Присев на срезанный бобрами ствол березы, они глядели в черную, как грязь, но чистую и в черноте своей прозрачную до дна, текущую из Котицких торфяников быструю воду. В ручье сновали и выстреливали с места мальки, острые и узкие, как иглы. Плыл по течению, не намокая, сухой осенний лист; тело бобра тенью скользнуло под водой.
"А ты бы рассказал теперь, как ты живешь", - негромко попросил Панюков, и Вова стал рассказывать, не все, но кое-что, своими старыми словами. Про то, что не женат ("…им ни одной верить нельзя, пока нет таких мощных денег, за которые любая ухватится - и не отпустит, я хотел сказать, не бросит…"), детьми пока не обзавелся ("…хотелось бы, но без семьи - какие дети? А пока нет своей квартиры, в квартире - мощных денег, лучше в семью не ввязываться…"), про то, что поменял за эти годы несколько работ: сначала спиртом торговал в палатке ("…я, кажется, писал тебе о спирте - или не писал?.."), потом был на подхвате у Федора Кирилловича, потом дрожал в его охране, потом скучал в его конторе, потом мотался челноком между Варшавой и Москвой, между Стамбулом и Коломной, потом довольно долго торговал стройматериалами на знаменитом рынке возле платформы "Тимирязевская" ("…У меня, кстати, ты не поверишь, пленки было - завались, и никому почти не надо, только дачникам…"), потом…
Тут Вова умолкал, мрачнел и, оглянувшись, принимался вновь выкрикивать своими новыми словами непонятное: о жизни гребаной, в которой утром клево, вечером - голимо, и о туфте, которую тебе любой убогий крендель берется впарить по пять раз на дню, и о совковых чмо в отстое ("…ты бы попробовал оформить регистрацию, ты бы побегал сам за всеми ксивами и подписями: без этой лажи весь твой бизнес вне закона, тут нары светят или крыша неподъемная, без вариантов, а то и от бычар книфт под микитки!.."), и о пинцете полном, который должен был настать - и он настал! - после того как все эти крутые вместе с лузерами гуляли по буфету, скупая пачками эти туфтовые бумажки гэкэо, и облажались с ног до головы ("…с чем мы их всех и поздравляем: пинцет, трындец и обостратушки!")…

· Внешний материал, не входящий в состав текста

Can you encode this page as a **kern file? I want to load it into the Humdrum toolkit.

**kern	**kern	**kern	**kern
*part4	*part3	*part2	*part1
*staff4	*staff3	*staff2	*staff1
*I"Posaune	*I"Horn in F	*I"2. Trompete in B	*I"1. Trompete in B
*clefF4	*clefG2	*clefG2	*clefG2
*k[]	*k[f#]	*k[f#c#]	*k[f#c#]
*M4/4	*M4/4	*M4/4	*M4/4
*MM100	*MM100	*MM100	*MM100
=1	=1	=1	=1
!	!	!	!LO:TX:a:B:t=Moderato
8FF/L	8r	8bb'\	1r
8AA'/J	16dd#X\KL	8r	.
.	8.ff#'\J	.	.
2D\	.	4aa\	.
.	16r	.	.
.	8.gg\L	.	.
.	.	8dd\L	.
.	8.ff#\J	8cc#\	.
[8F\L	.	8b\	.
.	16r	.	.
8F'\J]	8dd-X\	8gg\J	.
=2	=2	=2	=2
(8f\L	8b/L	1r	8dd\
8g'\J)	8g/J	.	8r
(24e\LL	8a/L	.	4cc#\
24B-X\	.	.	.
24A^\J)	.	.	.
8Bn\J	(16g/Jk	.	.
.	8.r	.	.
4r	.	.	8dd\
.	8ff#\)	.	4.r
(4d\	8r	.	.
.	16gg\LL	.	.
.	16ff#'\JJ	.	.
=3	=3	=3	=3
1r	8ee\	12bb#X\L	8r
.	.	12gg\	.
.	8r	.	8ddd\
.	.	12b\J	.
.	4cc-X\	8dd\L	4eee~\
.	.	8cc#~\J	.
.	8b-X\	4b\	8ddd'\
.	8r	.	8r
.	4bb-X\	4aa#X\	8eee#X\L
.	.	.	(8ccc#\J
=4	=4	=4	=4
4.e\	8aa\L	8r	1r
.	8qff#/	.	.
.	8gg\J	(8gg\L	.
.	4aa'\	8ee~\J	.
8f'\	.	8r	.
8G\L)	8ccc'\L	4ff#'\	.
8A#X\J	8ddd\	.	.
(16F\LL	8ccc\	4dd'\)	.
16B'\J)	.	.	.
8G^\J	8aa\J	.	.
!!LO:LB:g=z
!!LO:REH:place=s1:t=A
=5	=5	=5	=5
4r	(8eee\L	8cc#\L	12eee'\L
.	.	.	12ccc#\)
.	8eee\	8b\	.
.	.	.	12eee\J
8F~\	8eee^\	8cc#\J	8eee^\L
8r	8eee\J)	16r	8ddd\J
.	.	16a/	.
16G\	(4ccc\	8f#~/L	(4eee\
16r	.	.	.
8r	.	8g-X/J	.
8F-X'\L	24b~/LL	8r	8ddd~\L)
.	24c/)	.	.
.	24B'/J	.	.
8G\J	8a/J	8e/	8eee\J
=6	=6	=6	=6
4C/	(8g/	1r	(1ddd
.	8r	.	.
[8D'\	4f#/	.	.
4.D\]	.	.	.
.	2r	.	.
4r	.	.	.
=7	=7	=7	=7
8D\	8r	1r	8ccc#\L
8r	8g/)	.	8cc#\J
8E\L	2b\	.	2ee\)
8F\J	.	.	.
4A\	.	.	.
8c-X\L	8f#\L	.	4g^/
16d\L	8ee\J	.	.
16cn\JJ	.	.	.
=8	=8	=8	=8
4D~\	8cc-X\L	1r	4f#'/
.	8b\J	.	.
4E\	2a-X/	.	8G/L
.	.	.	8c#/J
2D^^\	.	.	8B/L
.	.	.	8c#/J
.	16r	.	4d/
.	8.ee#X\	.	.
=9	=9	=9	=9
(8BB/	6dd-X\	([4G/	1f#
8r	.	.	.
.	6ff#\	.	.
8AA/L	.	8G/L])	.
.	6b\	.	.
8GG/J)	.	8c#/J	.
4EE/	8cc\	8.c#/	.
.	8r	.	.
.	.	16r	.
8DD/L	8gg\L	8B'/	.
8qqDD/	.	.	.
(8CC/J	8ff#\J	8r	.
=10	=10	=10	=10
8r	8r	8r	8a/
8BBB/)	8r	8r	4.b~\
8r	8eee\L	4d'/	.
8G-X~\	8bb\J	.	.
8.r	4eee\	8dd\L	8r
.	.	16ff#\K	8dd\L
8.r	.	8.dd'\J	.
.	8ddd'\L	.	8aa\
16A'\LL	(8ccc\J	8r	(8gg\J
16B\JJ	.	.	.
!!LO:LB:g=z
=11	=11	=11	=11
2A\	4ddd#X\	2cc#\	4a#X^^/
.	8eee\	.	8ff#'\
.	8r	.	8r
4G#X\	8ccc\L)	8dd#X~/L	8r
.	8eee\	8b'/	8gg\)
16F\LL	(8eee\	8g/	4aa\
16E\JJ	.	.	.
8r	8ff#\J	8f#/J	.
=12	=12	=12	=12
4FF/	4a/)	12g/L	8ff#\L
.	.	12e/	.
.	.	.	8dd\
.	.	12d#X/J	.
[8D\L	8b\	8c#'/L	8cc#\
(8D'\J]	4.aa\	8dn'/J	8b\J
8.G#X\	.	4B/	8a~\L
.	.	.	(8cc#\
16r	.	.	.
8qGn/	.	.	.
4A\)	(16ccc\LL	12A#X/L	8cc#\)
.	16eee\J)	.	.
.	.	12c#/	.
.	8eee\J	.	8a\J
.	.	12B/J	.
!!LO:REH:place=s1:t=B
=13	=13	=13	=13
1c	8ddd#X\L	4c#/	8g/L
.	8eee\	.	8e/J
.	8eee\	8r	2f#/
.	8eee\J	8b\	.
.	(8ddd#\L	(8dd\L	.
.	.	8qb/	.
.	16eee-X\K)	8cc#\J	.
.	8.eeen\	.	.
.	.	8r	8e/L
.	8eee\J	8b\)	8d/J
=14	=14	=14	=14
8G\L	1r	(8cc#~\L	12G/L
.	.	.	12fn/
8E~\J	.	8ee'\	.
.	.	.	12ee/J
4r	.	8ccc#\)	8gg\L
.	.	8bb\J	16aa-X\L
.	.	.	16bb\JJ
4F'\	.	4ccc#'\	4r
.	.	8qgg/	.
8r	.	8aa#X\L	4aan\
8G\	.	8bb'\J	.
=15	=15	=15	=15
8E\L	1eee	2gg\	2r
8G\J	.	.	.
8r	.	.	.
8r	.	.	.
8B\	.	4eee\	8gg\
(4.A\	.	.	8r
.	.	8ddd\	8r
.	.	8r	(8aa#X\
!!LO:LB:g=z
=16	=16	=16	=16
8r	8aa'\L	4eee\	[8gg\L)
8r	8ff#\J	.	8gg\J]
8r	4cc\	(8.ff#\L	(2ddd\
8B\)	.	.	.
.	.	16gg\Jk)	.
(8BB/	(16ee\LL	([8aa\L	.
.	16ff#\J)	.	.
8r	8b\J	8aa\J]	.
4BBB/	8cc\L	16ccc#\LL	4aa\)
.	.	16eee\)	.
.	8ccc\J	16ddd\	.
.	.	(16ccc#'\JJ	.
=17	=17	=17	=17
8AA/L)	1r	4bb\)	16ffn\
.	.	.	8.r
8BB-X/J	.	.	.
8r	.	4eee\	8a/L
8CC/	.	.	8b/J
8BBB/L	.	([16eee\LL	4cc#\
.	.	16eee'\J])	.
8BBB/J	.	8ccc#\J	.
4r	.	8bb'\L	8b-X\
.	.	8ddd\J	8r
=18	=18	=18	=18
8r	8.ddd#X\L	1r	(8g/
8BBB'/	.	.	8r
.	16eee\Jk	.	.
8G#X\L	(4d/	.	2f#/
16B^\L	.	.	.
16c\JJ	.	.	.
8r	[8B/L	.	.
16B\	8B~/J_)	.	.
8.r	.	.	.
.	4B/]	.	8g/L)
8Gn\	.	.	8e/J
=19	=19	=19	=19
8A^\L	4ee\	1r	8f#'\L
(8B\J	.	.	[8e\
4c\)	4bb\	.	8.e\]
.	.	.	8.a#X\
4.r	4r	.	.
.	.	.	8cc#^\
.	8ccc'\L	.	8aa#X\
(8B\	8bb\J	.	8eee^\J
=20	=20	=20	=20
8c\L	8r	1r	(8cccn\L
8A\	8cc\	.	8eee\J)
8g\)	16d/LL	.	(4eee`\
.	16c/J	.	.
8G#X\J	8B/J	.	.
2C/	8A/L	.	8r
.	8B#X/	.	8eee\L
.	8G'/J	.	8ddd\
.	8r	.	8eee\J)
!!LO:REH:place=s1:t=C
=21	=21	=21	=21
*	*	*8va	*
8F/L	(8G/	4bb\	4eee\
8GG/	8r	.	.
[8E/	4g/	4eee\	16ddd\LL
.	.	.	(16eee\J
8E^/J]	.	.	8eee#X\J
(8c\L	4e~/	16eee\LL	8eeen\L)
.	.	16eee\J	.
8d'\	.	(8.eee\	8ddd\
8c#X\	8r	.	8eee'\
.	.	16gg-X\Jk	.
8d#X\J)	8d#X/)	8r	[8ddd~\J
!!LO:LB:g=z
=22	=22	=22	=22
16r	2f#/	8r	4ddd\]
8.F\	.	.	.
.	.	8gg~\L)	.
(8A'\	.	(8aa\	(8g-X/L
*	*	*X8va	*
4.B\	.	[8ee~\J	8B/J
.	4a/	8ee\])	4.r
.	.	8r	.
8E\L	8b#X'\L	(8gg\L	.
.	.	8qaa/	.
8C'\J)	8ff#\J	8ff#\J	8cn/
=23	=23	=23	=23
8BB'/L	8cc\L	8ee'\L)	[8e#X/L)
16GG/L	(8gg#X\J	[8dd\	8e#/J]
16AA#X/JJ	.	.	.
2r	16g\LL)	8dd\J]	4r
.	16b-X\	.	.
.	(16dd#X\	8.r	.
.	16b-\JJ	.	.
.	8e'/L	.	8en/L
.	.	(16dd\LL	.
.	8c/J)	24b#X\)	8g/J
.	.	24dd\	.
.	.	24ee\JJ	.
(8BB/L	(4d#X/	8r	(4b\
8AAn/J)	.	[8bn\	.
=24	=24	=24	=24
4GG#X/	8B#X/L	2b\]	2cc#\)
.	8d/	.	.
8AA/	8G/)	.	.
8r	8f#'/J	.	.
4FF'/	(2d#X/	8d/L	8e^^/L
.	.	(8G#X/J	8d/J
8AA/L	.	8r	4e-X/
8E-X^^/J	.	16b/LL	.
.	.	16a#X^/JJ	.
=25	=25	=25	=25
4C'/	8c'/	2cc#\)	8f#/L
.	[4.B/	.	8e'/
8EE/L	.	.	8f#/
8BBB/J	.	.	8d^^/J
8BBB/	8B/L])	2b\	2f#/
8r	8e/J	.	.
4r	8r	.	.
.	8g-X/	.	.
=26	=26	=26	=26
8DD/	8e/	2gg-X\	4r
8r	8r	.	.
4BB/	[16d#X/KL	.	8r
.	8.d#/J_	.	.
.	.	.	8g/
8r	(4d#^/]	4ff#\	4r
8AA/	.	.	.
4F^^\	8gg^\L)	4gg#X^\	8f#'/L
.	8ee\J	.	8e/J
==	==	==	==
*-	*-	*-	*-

На другой день они опять пошли гулять, не в лес уже, а в дальнюю березовую рощу по ту сторону шоссе, и Вова, пока шли они к той роще через луг, не дожидаясь просьбы Панюкова, возобновил рассказ о своей московской жизни: "…Москва много дает, но все обратно отнимает, я это, брат ты мой, понял не сразу. Там надо и пахать, и сеять так, как никогда никто не сеял, не пахал. Чтобы ты понял, сеять - это значит цеплять нужных людей, изо всех сил за них держаться, почаще о себе напоминать и не стесняться попросить о чем-нибудь: им это некогда и неохота, а все равно - приятно; тут и подарки женам, и шашлычки на речке, и, это само собой, конверты счастья в лапу… А пахать - это пахать, это сечет любой и каждый, но все равно у вас никто не просекает… В Москве пахать - это не просто так пахать. Это с утра до вечера пахать, причем на четырех пахотах сразу. А если на пяти, шести - то, значит, на пяти и на шести: в Москве от пахоты не бегают. Ты этого и не поймешь".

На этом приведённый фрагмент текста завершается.